How I Code With LLMs

May 31, 2025 #generative-ai #large-language-models #machine-learning

A colorful watercolor illustration on a white background of a robot sitting at a desk typing. A flat computer screen shows a dark background with colorful lines representing code.

I’ve been writing code professionally for 20 years. I started with Java, moved on to Python, then C++, Scala, and back to Python, with a smattering of shell scripting, PHP, and Rust in between. I’ve written code with a pen and paper, Vim, and a full IDE. Now, I’m exploring writing code with large language models (LLMs), similar to how I use them for writing.

At work, I use Codename Goose, which can directly interact with my local machine and files, switch between multiple LLM APIs, and connect to our infrastructure with Model Context Protocol (MCP) servers. At home, I’m more limited, but use GPT-4o and Gemini 2.5 Pro to generate code (that I have to copy back and forth between my browser and terminal).

After intentionally trying to shoehorn LLMs into my workflow to see where and how they work, this is what I’ve learned.

System Prompt

The system prompt, which the model “reads” before it gets started, is how you customize the way the model “thinks” and responds to you. I find a few things are useful to include:

A general overview of the task: This gives the LLM context about where you’re headed, even as it works line by line and file by file. “We’re refactoring a Jekyll website…”, “We’re building a set of machine learning signals in Java 17…”, etc.
A layout of the project: Locations of key files, what goes where, etc. Things like “a.py is where the main code lives, b.py provides helper functions…”
A style guide: Telling the LLM how you prefer to use the programming language. “Never use ternary operators”, “Always use {} with if statements”, “Prefer functional solutions”, etc.

A trick I use is, at the end of a session, I give the LLM the current system prompt and ask it to update it—adding anything new it learned and fixing anything that’s now out of date. Then I use that modified prompt when I spin up a new LLM to work on the project.

Unit Tests

English isn’t a very precise way to define what you want code to do, but that’s usually where I start, maybe with a few example code snippets. After that, I ask the model to write unit tests for the code we just wrote. This is where I make sure we’re on the same page.

I read through the unit tests and look for anything that doesn’t match what I was expecting. Sometimes it’s easy to just change the test to match the behavior I want. Other times, I try to understand why the LLM made the choice it did, then discuss the decision with it to come to an agreement. I often catch disagreements over when to throw errors, how to handle invalid inputs, or other rare edge cases in this process.

Once the behavior is codified in the tests, I ask the model to fix the original code so the tests pass. This iterative process of generation and verification is where LLMs truly shine. In this way, it’s sort of an inverse of test-driven development—I have the computer write the code and then the tests. I find that having some code to start with helps the LLM write broader, more useful tests, a practice whose importance I’ve previously discussed in the context of data science.

In some cases, I’ll even throw away the code, restart the LLM, and give it just the tests as the spec for what it should write. This is particularly useful when the model gets stuck and either won’t make a large enough change to the code, or loops back and forth between essentially the same few versions.

Iterate And Advise

When I’m working with an LLM, I see my job more as a manager or mentor than an engineer. My role is to define what we’re doing, then critique the result to get it into shape. It’s a lot like working with a junior engineer or intern—except one that can make a revision in 10 seconds instead of 4 hours. This lets me iterate a lot to get the code working exactly how I want.

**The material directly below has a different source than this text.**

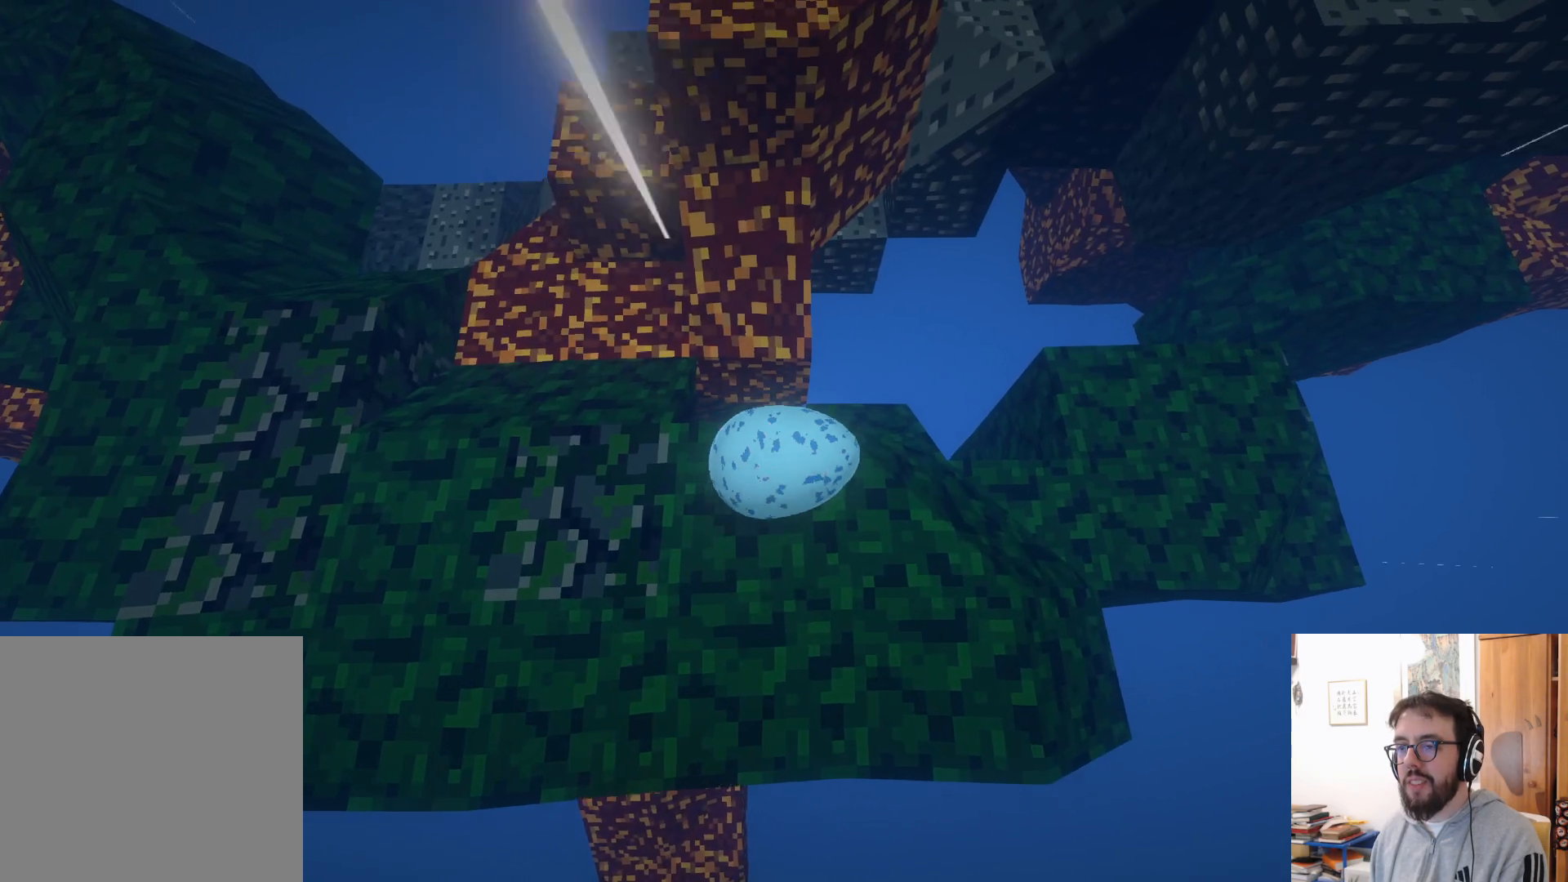
{"buttons": ["A"], "left_stick": "left", "right_stick": "center", "events": [[116, "left_stick", "left"], [283, "A", "down"]]}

The things I focus on are mostly high-level, like data structures and algorithms. The LLM often doesn’t need a lot of direction—just saying “Couldn’t we replace the double for loop with a single loop and a hash table?” is usually enough to get it on the right path. Only at the end, once the structure is solid, do I focus on nitpicky issues or edit the text directly.

The Future

I’m still learning how to use LLMs for coding. The technology and tooling is evolving so fast that I’m sure what I’m doing today will look antiquated in six months. Still, I hope it gives others some ideas about how they can use this technology to speed up their development.